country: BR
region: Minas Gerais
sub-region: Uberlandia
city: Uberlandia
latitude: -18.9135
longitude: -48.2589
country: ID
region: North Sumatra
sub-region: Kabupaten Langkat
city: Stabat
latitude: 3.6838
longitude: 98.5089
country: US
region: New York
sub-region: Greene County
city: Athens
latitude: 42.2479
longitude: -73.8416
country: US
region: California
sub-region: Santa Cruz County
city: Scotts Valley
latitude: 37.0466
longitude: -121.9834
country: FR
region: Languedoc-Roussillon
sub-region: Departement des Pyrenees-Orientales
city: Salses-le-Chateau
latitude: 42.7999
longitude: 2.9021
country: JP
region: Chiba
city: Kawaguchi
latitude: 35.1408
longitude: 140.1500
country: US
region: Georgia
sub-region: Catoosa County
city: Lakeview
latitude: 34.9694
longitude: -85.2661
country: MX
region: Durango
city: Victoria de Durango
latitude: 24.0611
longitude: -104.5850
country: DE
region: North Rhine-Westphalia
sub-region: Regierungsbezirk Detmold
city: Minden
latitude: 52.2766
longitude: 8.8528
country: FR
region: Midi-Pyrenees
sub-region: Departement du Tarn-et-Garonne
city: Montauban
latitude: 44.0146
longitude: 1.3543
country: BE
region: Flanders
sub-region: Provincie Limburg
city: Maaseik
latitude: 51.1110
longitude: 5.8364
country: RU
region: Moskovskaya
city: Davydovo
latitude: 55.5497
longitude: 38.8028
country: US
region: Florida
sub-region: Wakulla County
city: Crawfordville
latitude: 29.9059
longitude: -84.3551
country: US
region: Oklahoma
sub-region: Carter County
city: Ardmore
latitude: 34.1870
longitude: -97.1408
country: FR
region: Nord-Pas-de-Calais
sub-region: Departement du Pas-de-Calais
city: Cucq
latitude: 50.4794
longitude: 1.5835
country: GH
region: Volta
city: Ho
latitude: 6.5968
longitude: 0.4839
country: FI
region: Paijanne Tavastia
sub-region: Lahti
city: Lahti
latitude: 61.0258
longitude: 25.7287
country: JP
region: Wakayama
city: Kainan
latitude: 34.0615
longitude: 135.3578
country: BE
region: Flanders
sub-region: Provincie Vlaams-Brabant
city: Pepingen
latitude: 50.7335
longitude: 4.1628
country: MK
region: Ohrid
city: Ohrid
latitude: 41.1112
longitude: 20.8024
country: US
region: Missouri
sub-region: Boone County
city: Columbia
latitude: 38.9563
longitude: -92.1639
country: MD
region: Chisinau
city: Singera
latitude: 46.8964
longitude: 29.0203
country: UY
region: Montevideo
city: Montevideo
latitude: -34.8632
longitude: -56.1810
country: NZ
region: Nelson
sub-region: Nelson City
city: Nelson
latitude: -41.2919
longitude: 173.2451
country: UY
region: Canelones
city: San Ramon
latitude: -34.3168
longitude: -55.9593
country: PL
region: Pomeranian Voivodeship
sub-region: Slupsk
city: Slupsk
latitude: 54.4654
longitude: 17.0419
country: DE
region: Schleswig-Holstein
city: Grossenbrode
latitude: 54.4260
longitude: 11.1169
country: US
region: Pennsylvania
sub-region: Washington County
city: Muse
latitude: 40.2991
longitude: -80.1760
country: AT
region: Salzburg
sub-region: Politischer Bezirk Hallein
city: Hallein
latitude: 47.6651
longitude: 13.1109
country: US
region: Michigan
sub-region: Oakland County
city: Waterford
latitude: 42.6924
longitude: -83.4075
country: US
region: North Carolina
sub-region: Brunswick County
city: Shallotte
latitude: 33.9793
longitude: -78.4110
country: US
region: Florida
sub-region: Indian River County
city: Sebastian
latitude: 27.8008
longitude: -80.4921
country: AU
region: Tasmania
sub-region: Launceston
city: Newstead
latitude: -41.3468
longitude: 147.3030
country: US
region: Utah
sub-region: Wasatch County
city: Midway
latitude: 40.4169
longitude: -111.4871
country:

* What is being asked: Copy every line of the items above, word for word and in the same order.

* Solved problem:
country: BR
region: Minas Gerais
sub-region: Uberlandia
city: Uberlandia
latitude: -18.9135
longitude: -48.2589
country: ID
region: North Sumatra
sub-region: Kabupaten Langkat
city: Stabat
latitude: 3.6838
longitude: 98.5089
country: US
region: New York
sub-region: Greene County
city: Athens
latitude: 42.2479
longitude: -73.8416
country: US
region: California
sub-region: Santa Cruz County
city: Scotts Valley
latitude: 37.0466
longitude: -121.9834
country: FR
region: Languedoc-Roussillon
sub-region: Departement des Pyrenees-Orientales
city: Salses-le-Chateau
latitude: 42.7999
longitude: 2.9021
country: JP
region: Chiba
city: Kawaguchi
latitude: 35.1408
longitude: 140.1500
country: US
region: Georgia
sub-region: Catoosa County
city: Lakeview
latitude: 34.9694
longitude: -85.2661
country: MX
region: Durango
city: Victoria de Durango
latitude: 24.0611
longitude: -104.5850
country: DE
region: North Rhine-Westphalia
sub-region: Regierungsbezirk Detmold
city: Minden
latitude: 52.2766
longitude: 8.8528
country: FR
region: Midi-Pyrenees
sub-region: Departement du Tarn-et-Garonne
city: Montauban
latitude: 44.0146
longitude: 1.3543
country: BE
region: Flanders
sub-region: Provincie Limburg
city: Maaseik
latitude: 51.1110
longitude: 5.8364
country: RU
region: Moskovskaya
city: Davydovo
latitude: 55.5497
longitude: 38.8028
country: US
region: Florida
sub-region: Wakulla County
city: Crawfordville
latitude: 29.9059
longitude: -84.3551
country: US
region: Oklahoma
sub-region: Carter County
city: Ardmore
latitude: 34.1870
longitude: -97.1408
country: FR
region: Nord-Pas-de-Calais
sub-region: Departement du Pas-de-Calais
city: Cucq
latitude: 50.4794
longitude: 1.5835
country: GH
region: Volta
city: Ho
latitude: 6.5968
longitude: 0.4839
country: FI
region: Paijanne Tavastia
sub-region: Lahti
city: Lahti
latitude: 61.0258
longitude: 25.7287
country: JP
region: Wakayama
city: Kainan
latitude: 34.0615
longitude: 135.3578
country: BE
region: Flanders
sub-region: Provincie Vlaams-Brabant
city: Pepingen
latitude: 50.7335
longitude: 4.1628
country: MK
region: Ohrid
city: Ohrid
latitude: 41.1112
longitude: 20.8024
country: US
region: Missouri
sub-region: Boone County
city: Columbia
latitude: 38.9563
longitude: -92.1639
country: MD
region: Chisinau
city: Singera
latitude: 46.8964
longitude: 29.0203
country: UY
region: Montevideo
city: Montevideo
latitude: -34.8632
longitude: -56.1810
country: NZ
region: Nelson
sub-region: Nelson City
city: Nelson
latitude: -41.2919
longitude: 173.2451
country: UY
region: Canelones
city: San Ramon
latitude: -34.3168
longitude: -55.9593
country: PL
region: Pomeranian Voivodeship
sub-region: Slupsk
city: Slupsk
latitude: 54.4654
longitude: 17.0419
country: DE
region: Schleswig-Holstein
city: Grossenbrode
latitude: 54.4260
longitude: 11.1169
country: US
region: Pennsylvania
sub-region: Washington County
city: Muse
latitude: 40.2991
longitude: -80.1760
country: AT
region: Salzburg
sub-region: Politischer Bezirk Hallein
city: Hallein
latitude: 47.6651
longitude: 13.1109
country: US
region: Michigan
sub-region: Oakland County
city: Waterford
latitude: 42.6924
longitude: -83.4075
country: US
region: North Carolina
sub-region: Brunswick County
city: Shallotte
latitude: 33.9793
longitude: -78.4110
country: US
region: Florida
sub-region: Indian River County
city: Sebastian
latitude: 27.8008
longitude: -80.4921
country: AU
region: Tasmania
sub-region: Launceston
city: Newstead
latitude: -41.3468
longitude: 147.3030
country: US
region: Utah
sub-region: Wasatch County
city: Midway
latitude: 40.4169
longitude: -111.4871
country:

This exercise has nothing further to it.